The Role of Culture in Identity Transformation of Aboriginal and Torres Strait Islander Men who have Sexually Offended: Findings from a Cultural Mentoring Reintegration Program
Reintegration following prison can be especially challenging for Aboriginal and Torres Strait Islander (A&TSI) people who have sexually offended, as many are not allowed to return to their home communities due to the nature of their offending. One innovative practice initiative that has been introduced to alleviate this issue is the Cultural Mentoring Program, which provides A&TSI offenders with one-on-one cultural and spiritual mentoring support from an Elder. After providing a brief overview of this A&TSI-led program, this presentation will explore how (re)connecting offenders with aspects of A&TSI cultures shaped the desistance journeys of the men who participated in the program. In particular, it will give voice to the men who participated in the study, and demonstrate, in their words, how culture shapes their identity transformations post-prison.
The study was funded by Australia's National Research Organisation for Women’s Safety (ANROWS) and is part of a larger study about sexual offender reintegration in Australia. Findings from the research will have relevance beyond the Cultural Mentoring Program, as very little has been documented about good practice in reintegrating A&TSI offenders generally or A&TSI sex offenders specifically.

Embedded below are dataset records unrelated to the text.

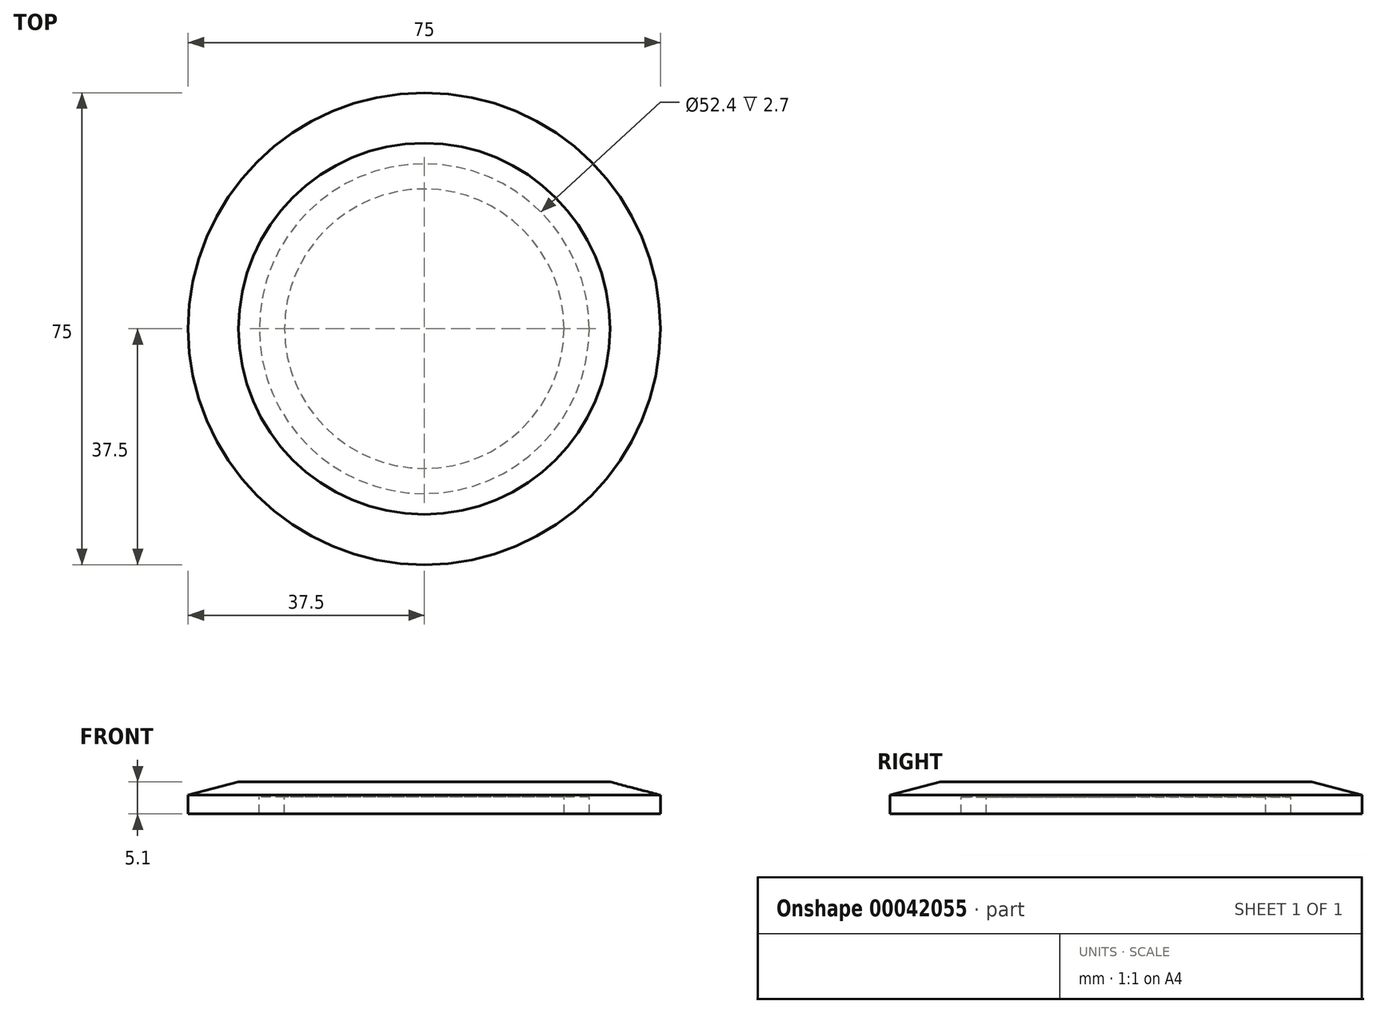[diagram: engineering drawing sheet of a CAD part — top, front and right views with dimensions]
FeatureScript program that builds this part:
annotation { "Feature Type Name" : "Feature", "Feature Type Description" : "" }
export const myFeature = defineFeature(function(context is Context, id is Id, definition is map)
    precondition{}
    {
        {
            var Q0;
            Q0=qCreatedBy(makeId("Front.planeOp"),FACE);
            var sketch = newSketch(context, id + "F0", { "sketchPlane" : qUnion([Q0])});
            skLineSegment(sketch, "E0", {"start": v(0, 0) * mm, "end": v(0, 5.1) * mm, "construction": true});
            skLineSegment(sketch, "E1", {"start": v(0, 0) * mm, "end": v(22.2, 0) * mm});
            skLineSegment(sketch, "E2", {"start": v(37.5, 0) * mm, "end": v(37.5, 3) * mm});
            skLineSegment(sketch, "E3", {"start": v(37.5, 3) * mm, "end": v(29.5, 5.1) * mm});
            skLineSegment(sketch, "E4", {"start": v(29.5, 5.1) * mm, "end": v(0, 5.1) * mm});
            skLineSegment(sketch, "E5", {"start": v(22.2, 0) * mm, "end": v(22.2, 2.7) * mm});
            skLineSegment(sketch, "E6", {"start": v(22.2, 2.7) * mm, "end": v(26.2, 2.7) * mm});
            skLineSegment(sketch, "E7", {"start": v(26.2, 2.7) * mm, "end": v(26.2, 0) * mm});
            skLineSegment(sketch, "E8.trimOffspring", {"start": v(26.2, 0) * mm, "end": v(37.5, 0) * mm});
            skLineSegment(sketch, "E9", {"start": v(0, 5.1) * mm, "end": v(0, 0) * mm});
            skSolve(sketch);
        }
        {
            var Q0;
            Q0=makeQuery(id+"F0.imprint","IMPRINT",FACE,{"disambiguationData":[TD([[makeQuery(id+"F0.imprint","IMPRINT",EDGE,{"derivedFrom":sQuery(id+"F0.wireOp",EDGE,"E1")}),1.0]])]});
            var Q1;
            Q1=sQuery(id+"F0.wireOp",EDGE,"E9");
            revolve(context, id + "F1", {"entities" : qUnion([Q0]), "axis" : qUnion([Q1]), "revolveType" : RevolveType.FULL});
        }
    });
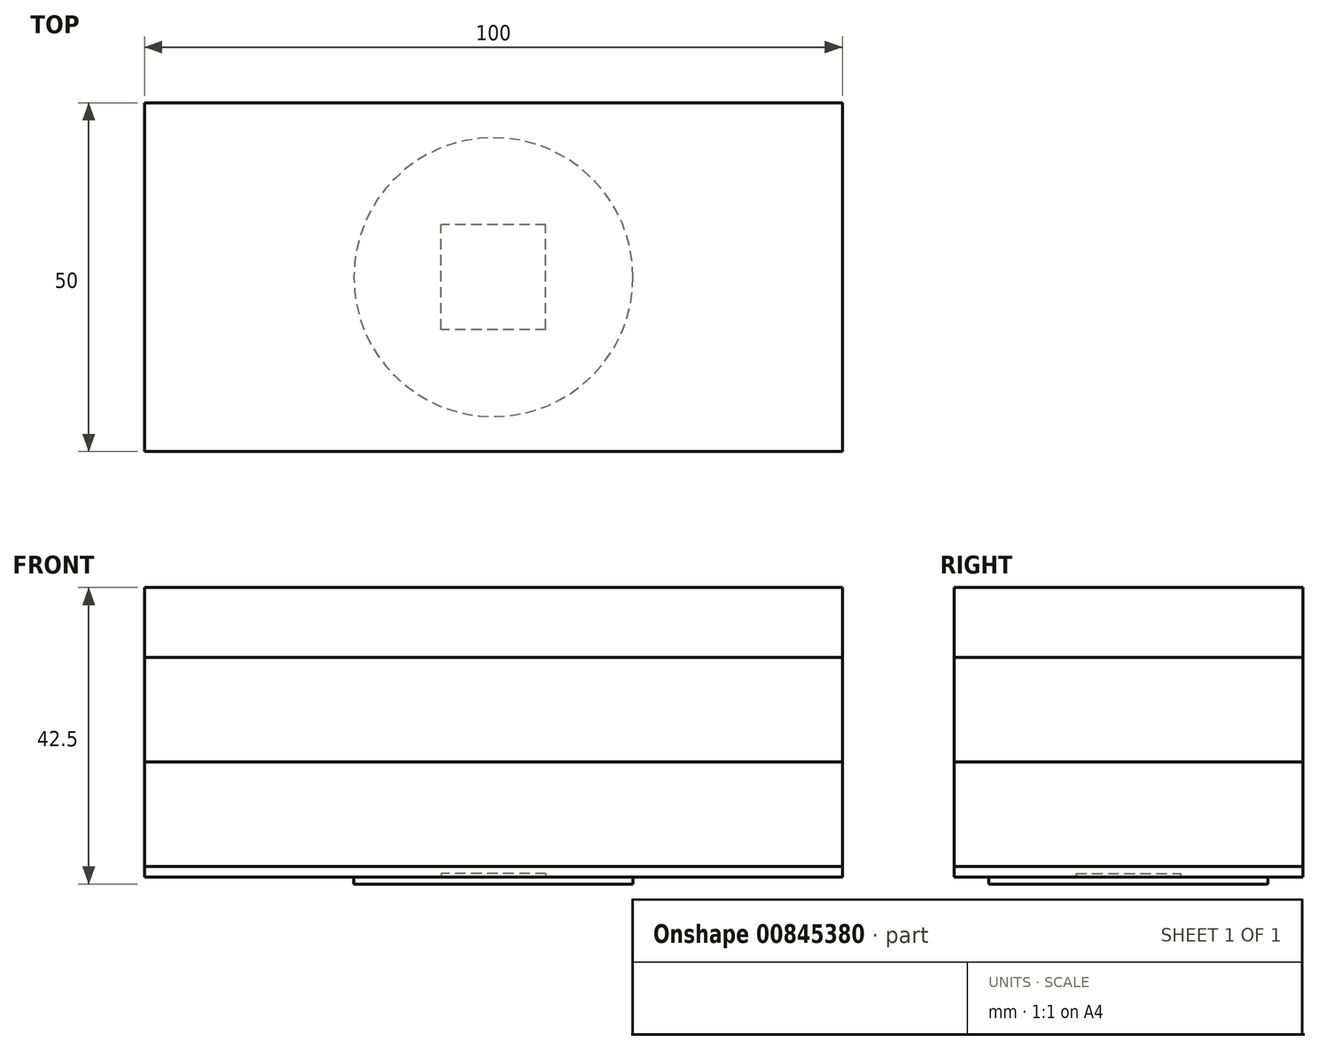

Queensland University of Technology, Faculty of Law, School of Justice
Dr Kelly Richards is a Senior Lecturer in Queensland University of Technology’s Faculty of Law, School of Justice. She completed a PhD on restorative justice at Western Sydney University in 2007 and in 2010 was awarded the ACT Government Office for Women Audrey Fagan Churchill Fellowship to study Circles of Support and Accountability (CoSA) in Canada, the USA and the UK. Her current research, funded by Australia's National Organisation for Women’s Safety (with Dr Jodi Death, Queensland University of Technology, and Professor Kieran McCartan, University of the West of England) includes the first study into CoSA in Australia. This research also examines the role of cultural mentoring support for Indigenous offenders released under Queensland’s Dangerous Prisoners (Sexual Offenders) Act 2006 as well as the views of victim/survivors of sexual violence on sex offender reintegration broadly and on CoSA specifically. Dr Richards has also undertaken research on public opinion about CoSA and the causes of child sexual abuse, and the role of identity change in the desistance narratives of sexual offenders.